Even though I am semi-retired and trying to be financially independent there are still many unexpected expenses and family demands for me to spend a lot of my money.
My son- who is in his mid-20s- has found his dream woman and has announced his engagement. His fiancee is a very cultured woman who grew up in a wealthy family and expects the best the world has to offer. Her parents have given her $50,000 for the wedding, reception, and honeymoon and they are planning an incredible event and honeymoon. They expect to invite about 250 of their closest most personal friends and relatives. The wedding and reception will be at a very exclusive Country Club and the honeymoon will be 5 Star.
$50K won't pay for the event and they need more money. My wife and I are under extreme pressure to pay up to another $40K for the event. So we can closely match his fiancee's parents' contribution.
The issue really comes to extreme pressure to match the contribution of the brides' parents. My son says that is the tradition and all his other friends had the same arrangement. He has gone to about a dozen weddings in the last five years and all of them were very expensive affairs, so he feels a need to keep up with his friends.
Would you as an early retired parent feel pressured to help pay for a fancy wedding and honeymoon if the fiancee's parents paid a large amount also?
What has happened is that her parents raised her to expect the best, instead of working hard for it. I don't know all the facts, but here is what we went through 2021/2022.
Daughter and son-in-law work hard, and have been through tough times when they hit adulthood. But both persevered. After he asked for permission, being in their very early thirties, they were mature enough to recognize the situation. She did all the planning, and tried to hold to $50K for 250 persons. Everything was in a spreadsheet, and I watched that grow. TBH, for a formal wedding $50K will not buy what you think, at least in our area.

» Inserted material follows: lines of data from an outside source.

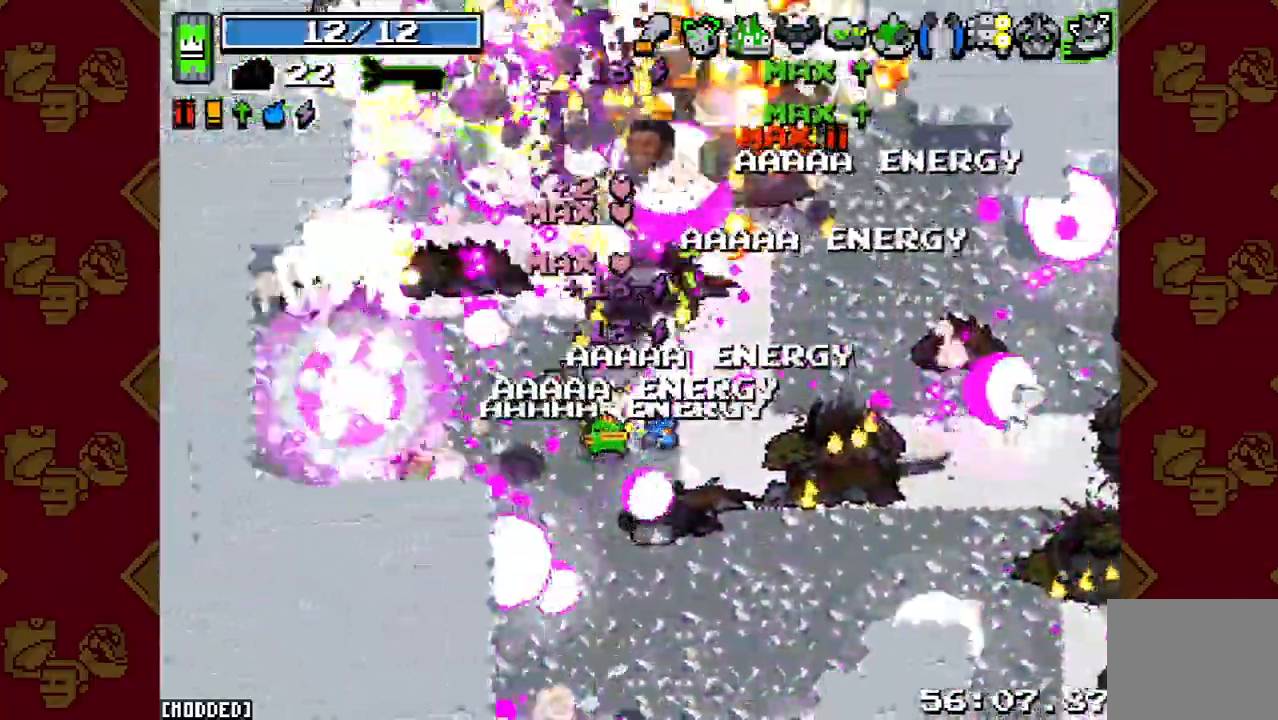
Gameplay with a controller (PlayStation layout); each line is a JSON object with the inputs held at the frame after it. "events" lists button and stick changes between this image and that frame as [ms after this image, input, new state], when the widget could be followed in between. Not read: L3 R3.
{"buttons": [], "left_stick": "up", "right_stick": "up", "events": [[100, "R2", "down"], [233, "L1", "down"], [233, "R2", "up"], [333, "L1", "up"], [333, "R2", "down"], [333, "left_stick", "up"], [467, "R2", "up"]]}
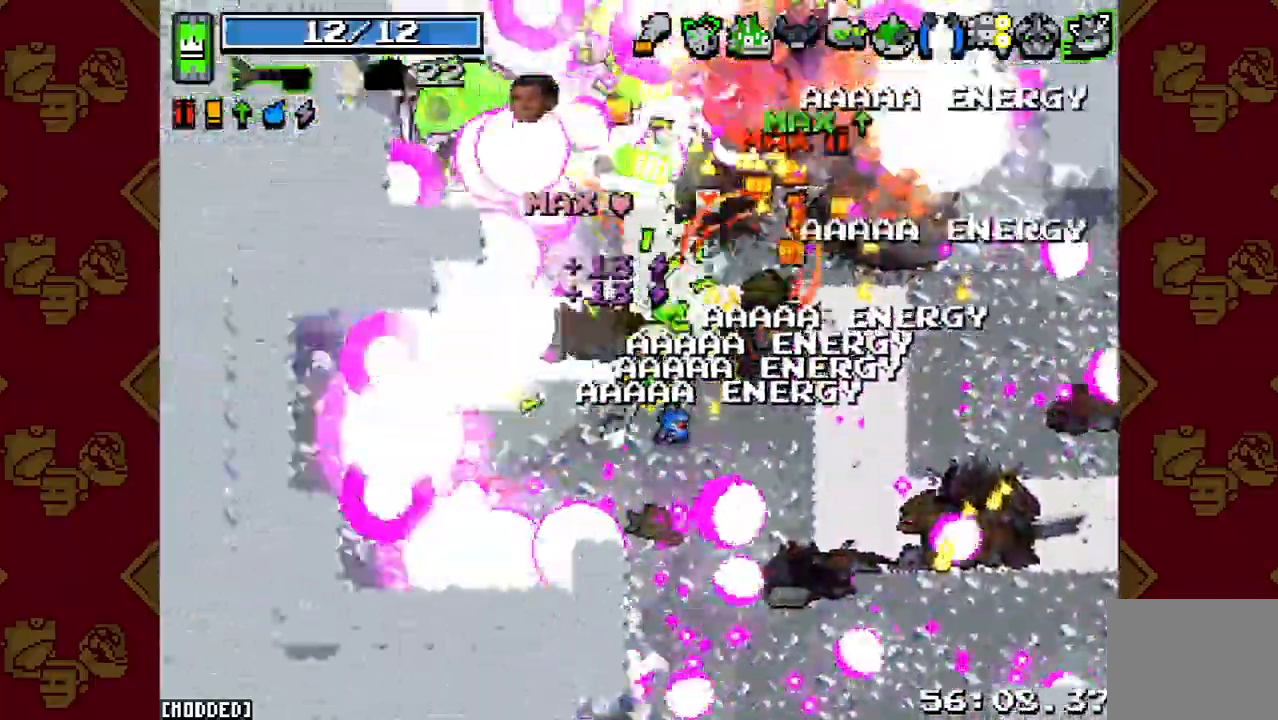
{"buttons": ["R2"], "left_stick": "right", "right_stick": "up", "events": [[67, "R2", "down"], [167, "R2", "up"], [167, "left_stick", "right"], [267, "R2", "down"], [367, "L1", "down"], [367, "R2", "up"], [467, "L1", "up"], [467, "R2", "down"]]}
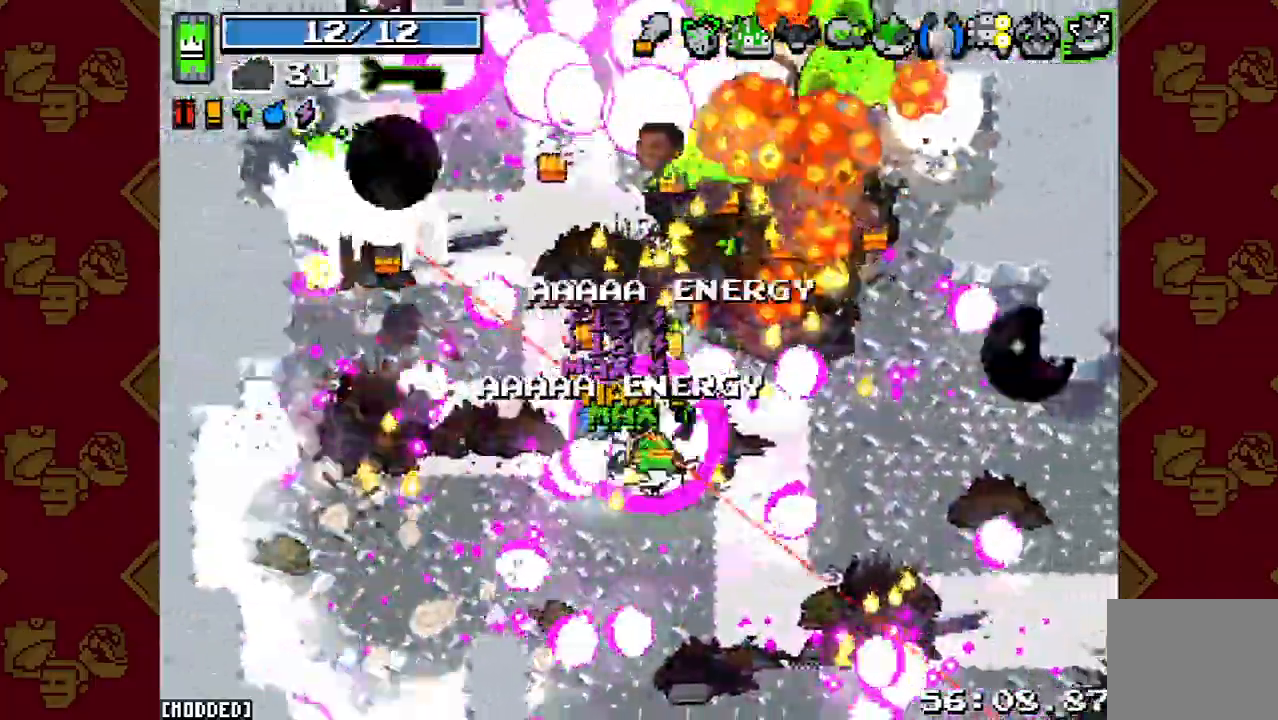
{"buttons": ["L1"], "left_stick": "up-left", "right_stick": "up", "events": [[100, "R2", "up"], [167, "R2", "down"], [200, "left_stick", "up-right"], [300, "R2", "up"], [367, "R2", "down"], [467, "L1", "down"], [467, "R2", "up"], [467, "left_stick", "up-left"]]}
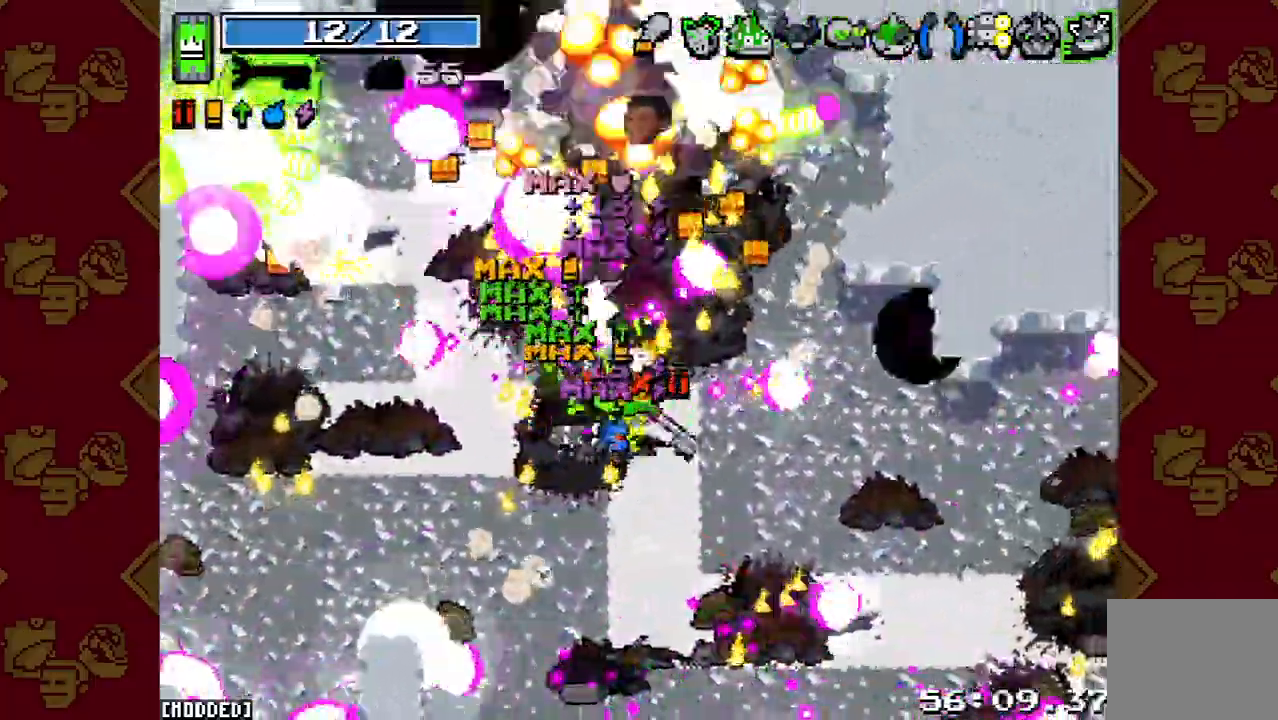
{"buttons": [], "left_stick": "left", "right_stick": "up", "events": [[100, "L1", "up"], [100, "R2", "down"], [100, "left_stick", "up"], [233, "R2", "up"], [267, "left_stick", "left"], [333, "R2", "down"], [433, "R2", "up"]]}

All of the costs grew to 89K, but total paid by everyone was about 75K. Savings there was due to people dropping out due to COVID fears, and we ended up with about 150. He offered and paid for the band, his mother paid for the dinner, and mother also kicked in a few thousand extra. My daughter paid for some things, so us, the parents, paid about 60K.
I trusted my daughter to take care of the decisions, and it turned out well given 10 degrees at a hotel on a Jersey beach.
My daughter let us know that it was now a thing that others chipped in, and the entire bill would not be for the parents. So there is a newer reality that differs from most of the comments I'm reading here. For reference, in our HCOL there are sweet 16 and mitzvahs that approach 100K.
So you should take into consideration expectations, but of course you should push back, and do what the in-laws did. Set a budget and gift that amount. You see what the other parents did. First move, draw a line, and push the rest of the problem on young adults, who immediately want a bail-out from you.
No one answered your question at the end. Yes, I would feel pressured, and that would mean I'd gift $20K, and let them know we'd help make harder decisions. Instead of that, maybe I'd pay for pictures and music, or similar.
If my son comes to me with a proposition similar to yours, I'll deal with the specifics. Maybe her parents live on the northeast border of Ujraine and need help. But if they live in Manhattan and father runs a hedge fund, I have no empathy for the costs.
If you and son can sit down and discuss the situation rationally, it is probably a good idea.